▶ _PROVIDED INFORMATION_:
------------------------------------------------------------
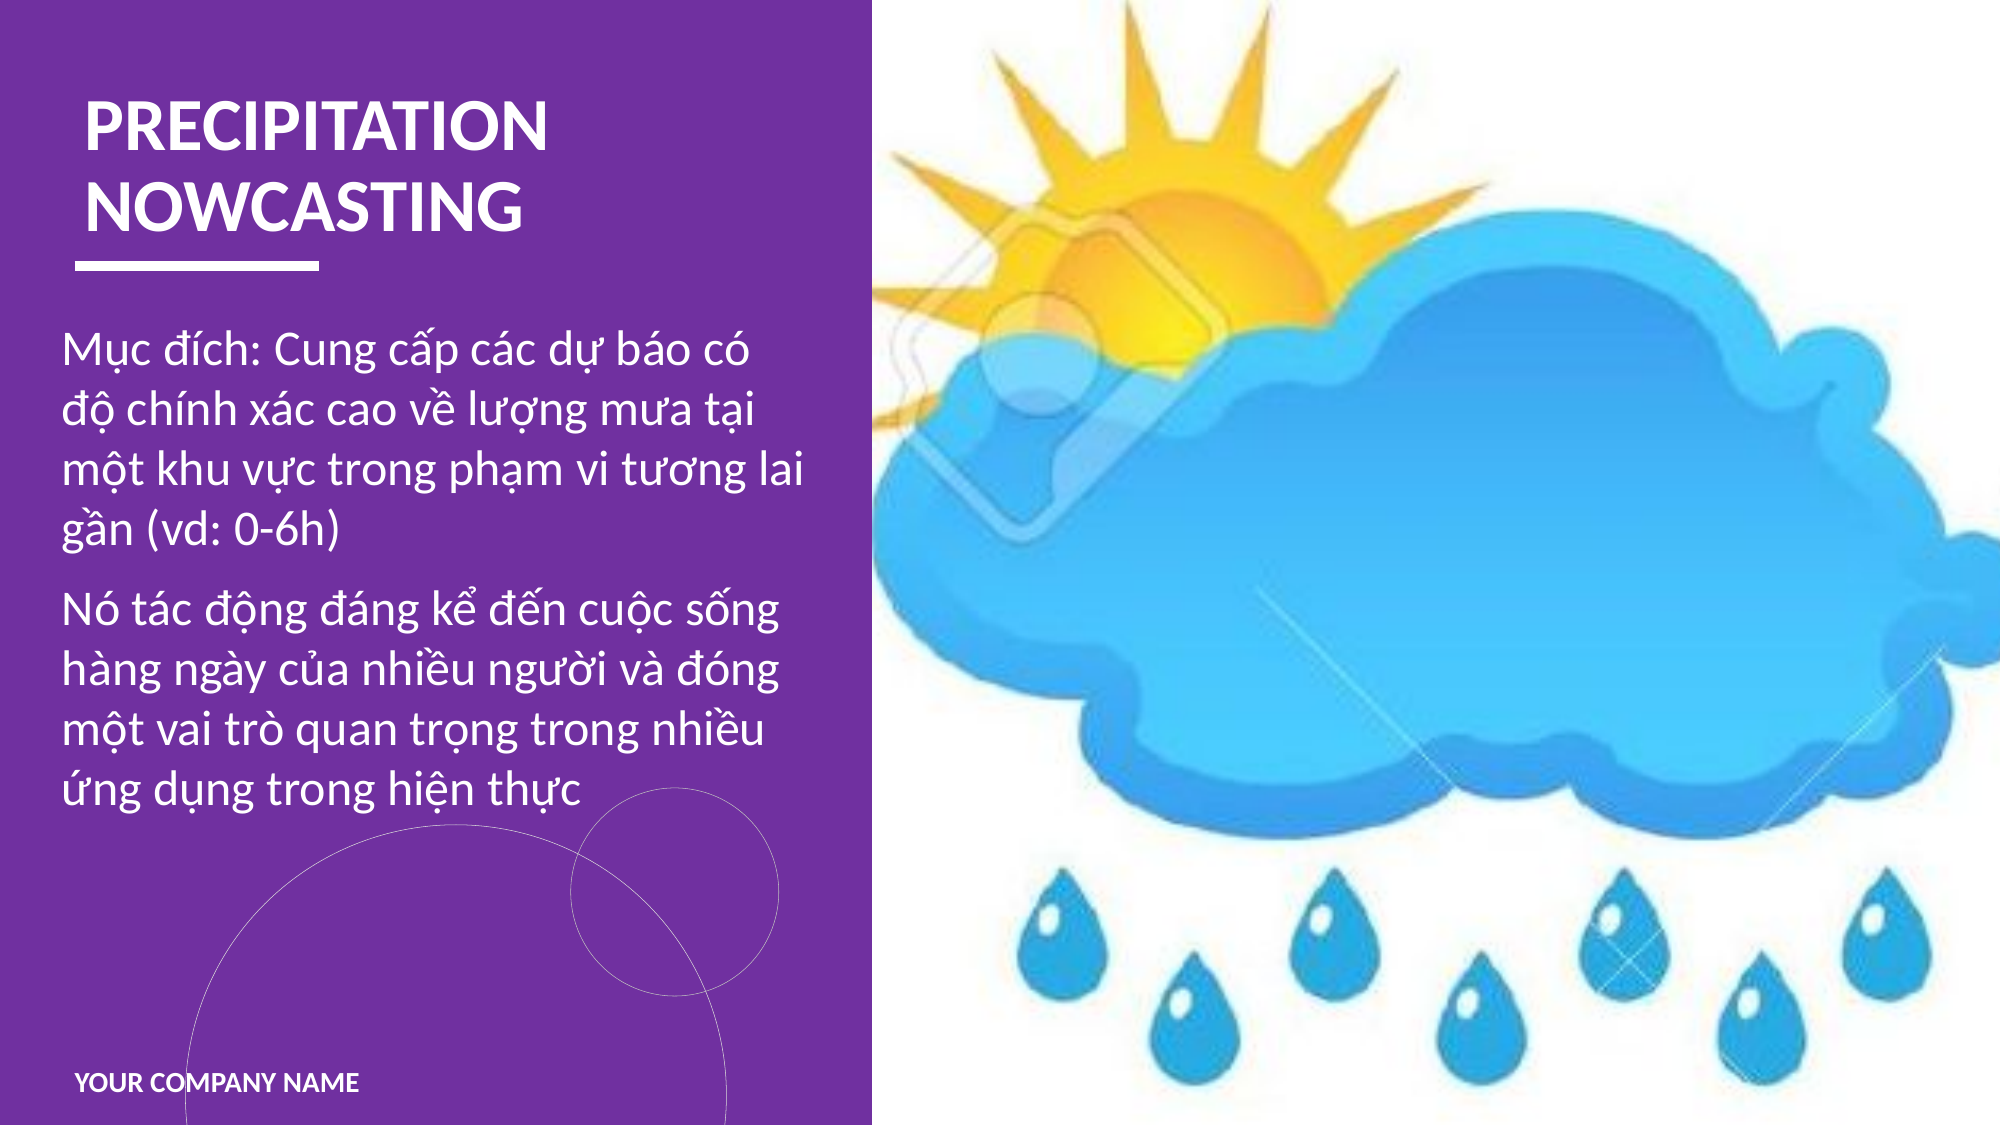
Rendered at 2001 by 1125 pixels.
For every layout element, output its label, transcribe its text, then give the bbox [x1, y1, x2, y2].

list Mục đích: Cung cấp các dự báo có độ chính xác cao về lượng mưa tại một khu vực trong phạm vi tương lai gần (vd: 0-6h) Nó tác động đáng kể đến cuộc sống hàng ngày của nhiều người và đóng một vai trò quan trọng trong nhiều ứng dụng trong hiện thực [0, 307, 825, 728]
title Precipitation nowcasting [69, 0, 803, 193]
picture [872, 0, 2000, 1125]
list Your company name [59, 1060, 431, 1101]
------------------------------------------------------------
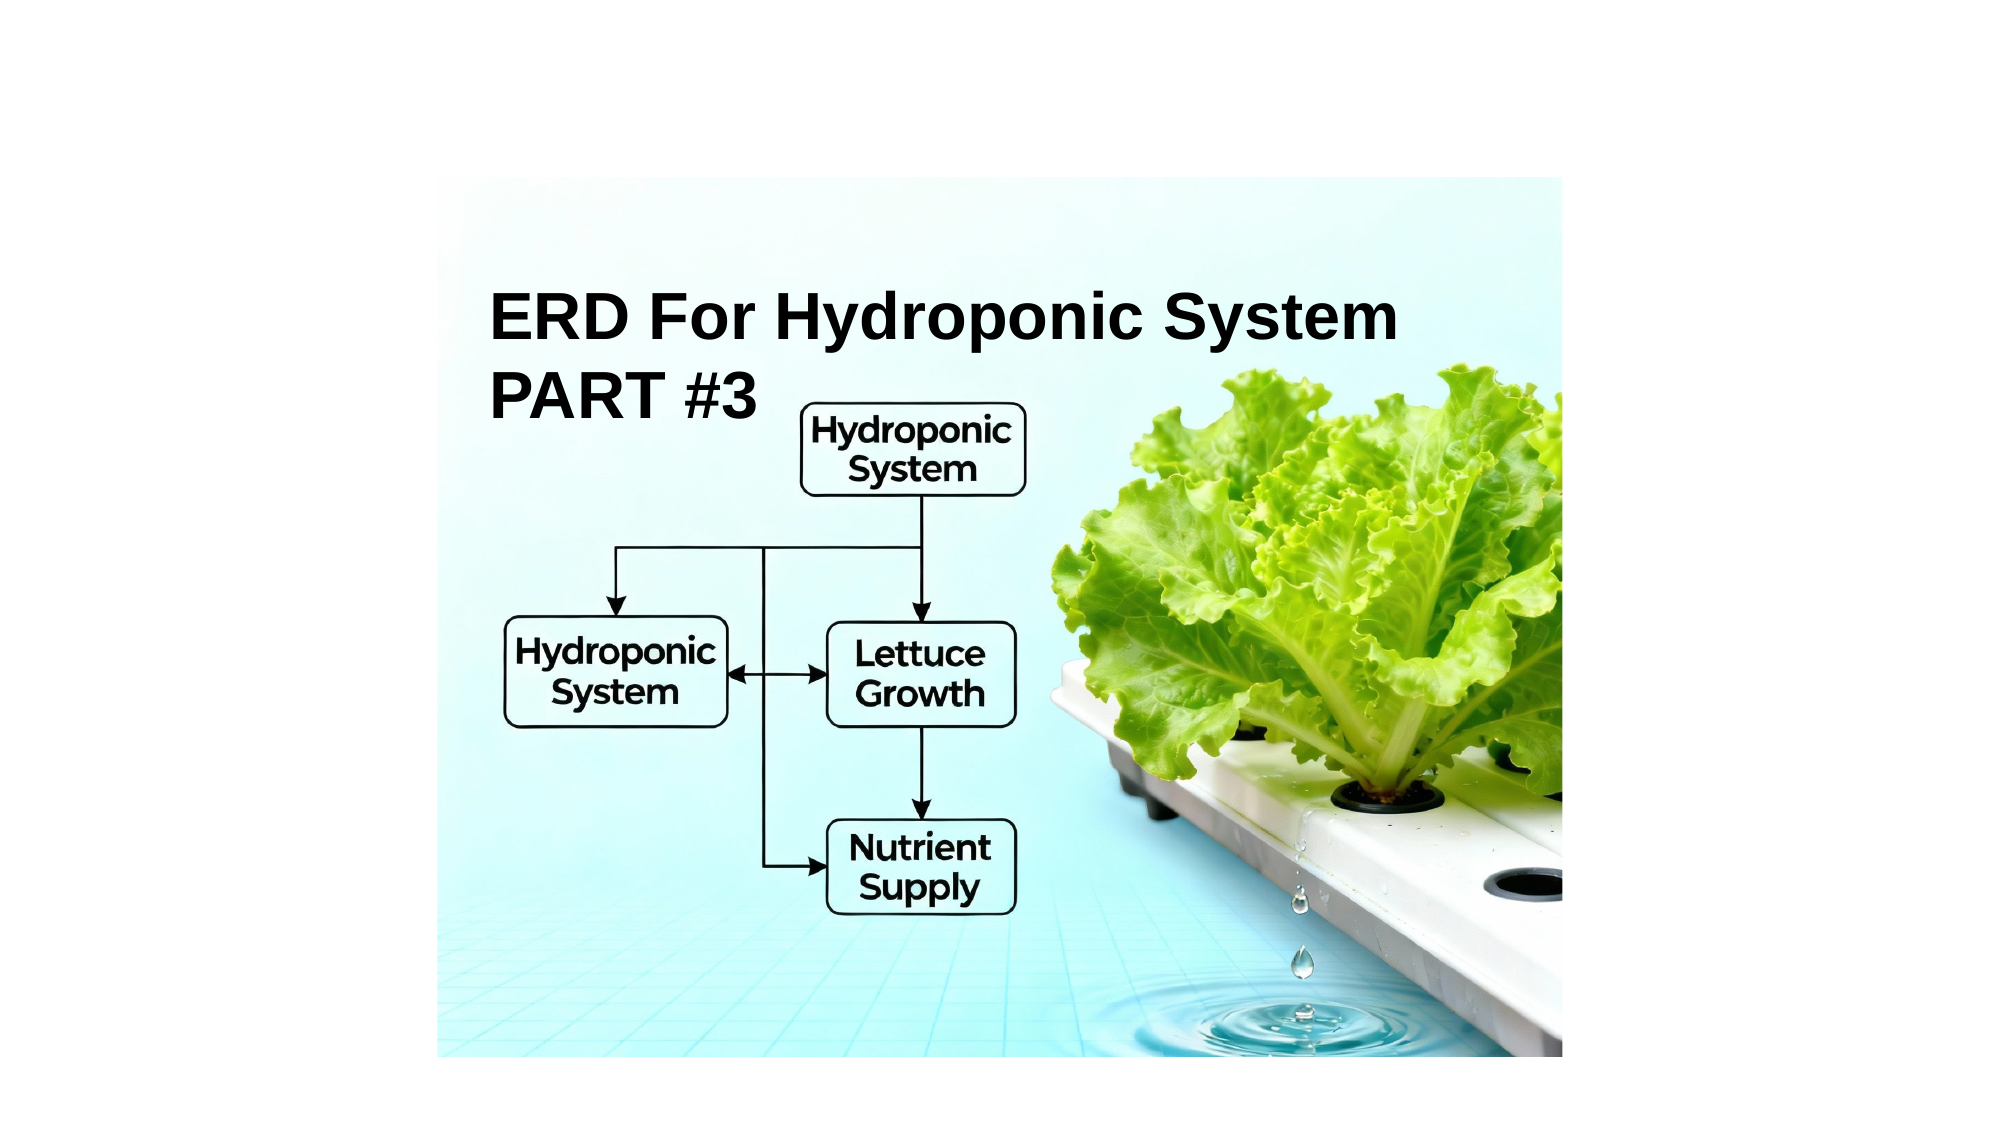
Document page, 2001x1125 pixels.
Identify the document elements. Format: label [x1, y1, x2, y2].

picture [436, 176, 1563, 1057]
------------------------------------------------------------
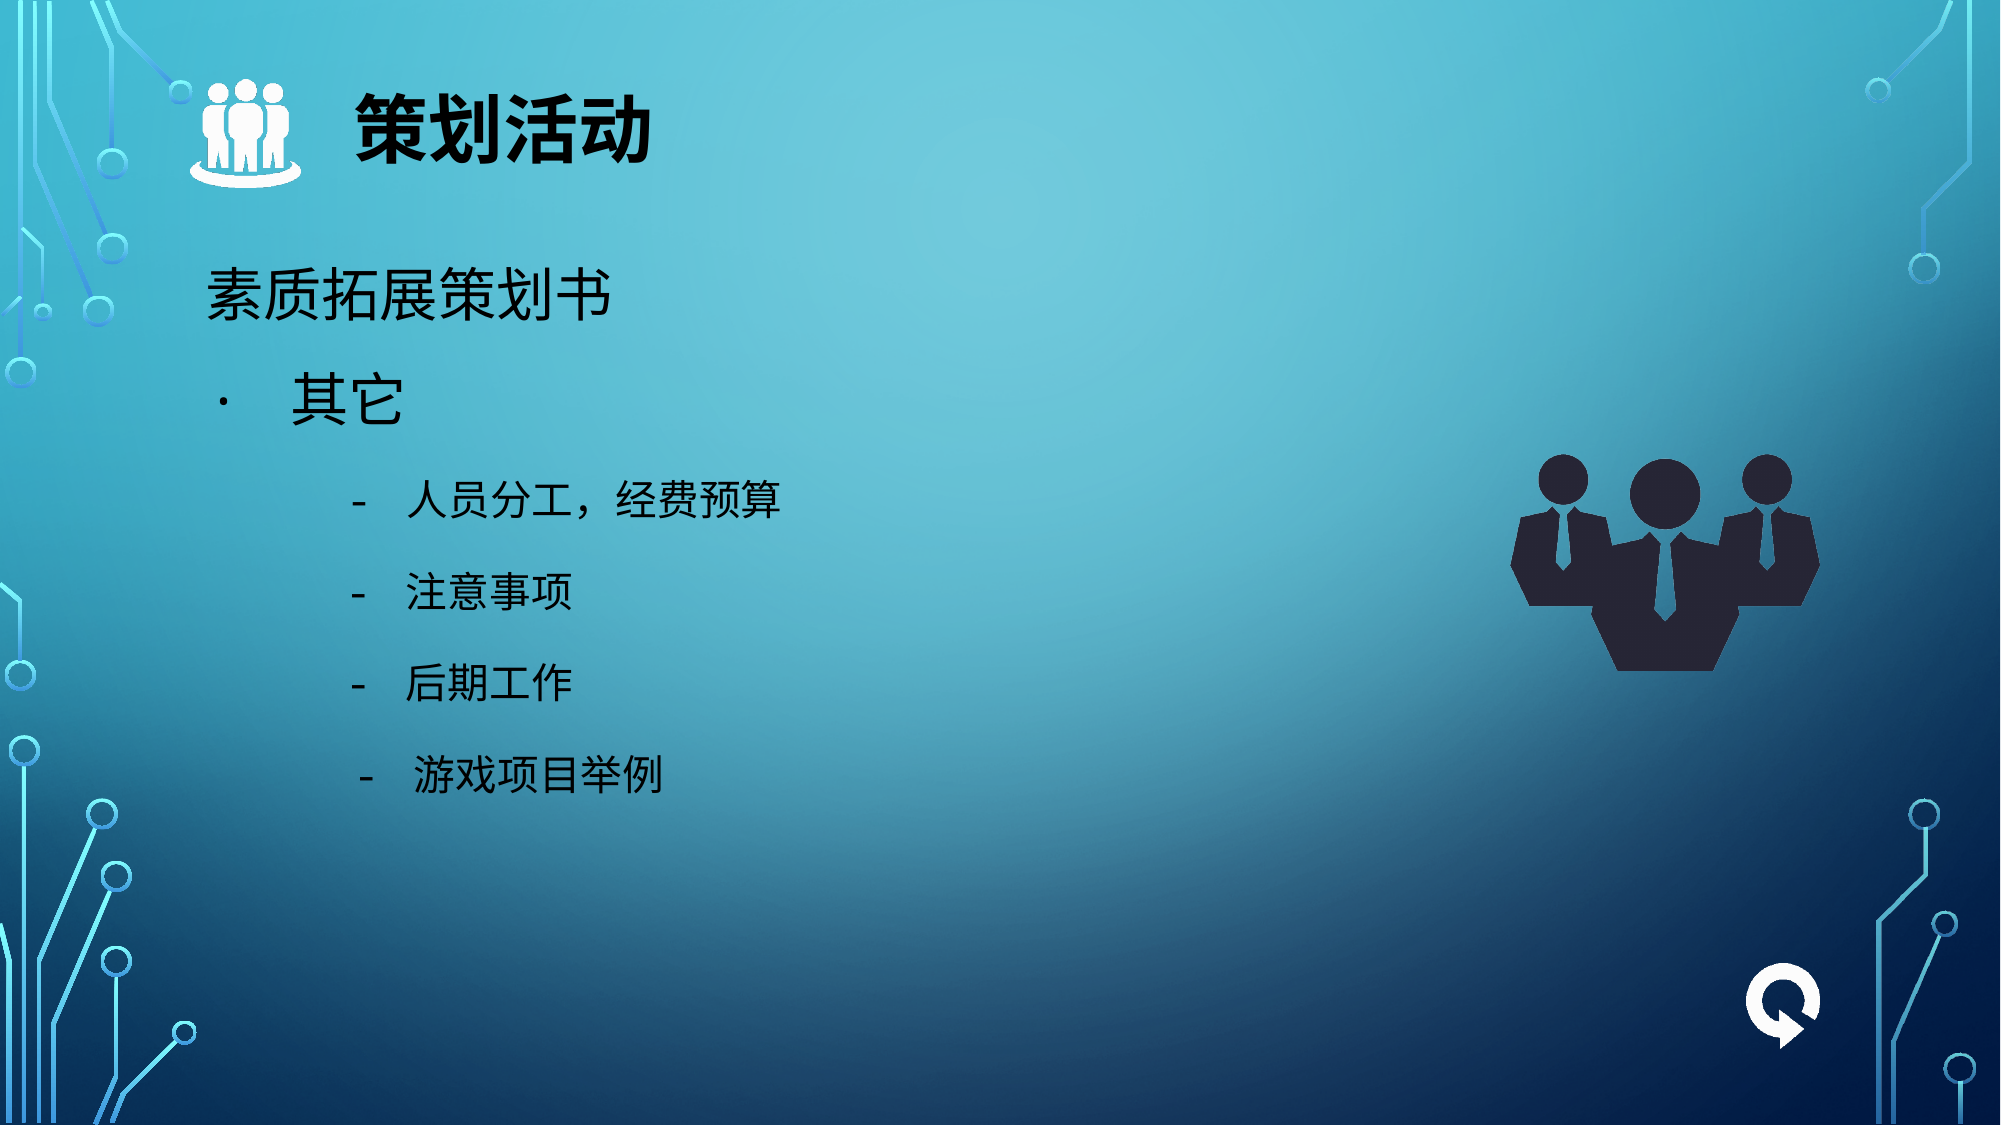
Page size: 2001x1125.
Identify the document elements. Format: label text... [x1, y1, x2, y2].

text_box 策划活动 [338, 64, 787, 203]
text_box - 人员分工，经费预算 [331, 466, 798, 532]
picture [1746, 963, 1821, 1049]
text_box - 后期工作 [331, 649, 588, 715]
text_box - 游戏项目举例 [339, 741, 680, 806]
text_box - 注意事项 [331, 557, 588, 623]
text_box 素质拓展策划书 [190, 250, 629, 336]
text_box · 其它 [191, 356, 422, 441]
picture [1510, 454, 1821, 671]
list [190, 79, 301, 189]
------------------------------------------------------------
▶ _PROBLEM DETAILS_: From the entries above, copy each line holding "pixels".

▶ _SOLUTION TO THIS PROBLEM_:
Rendered at 2001 by 1125 pixels.
Document page, 2001x1125 pixels.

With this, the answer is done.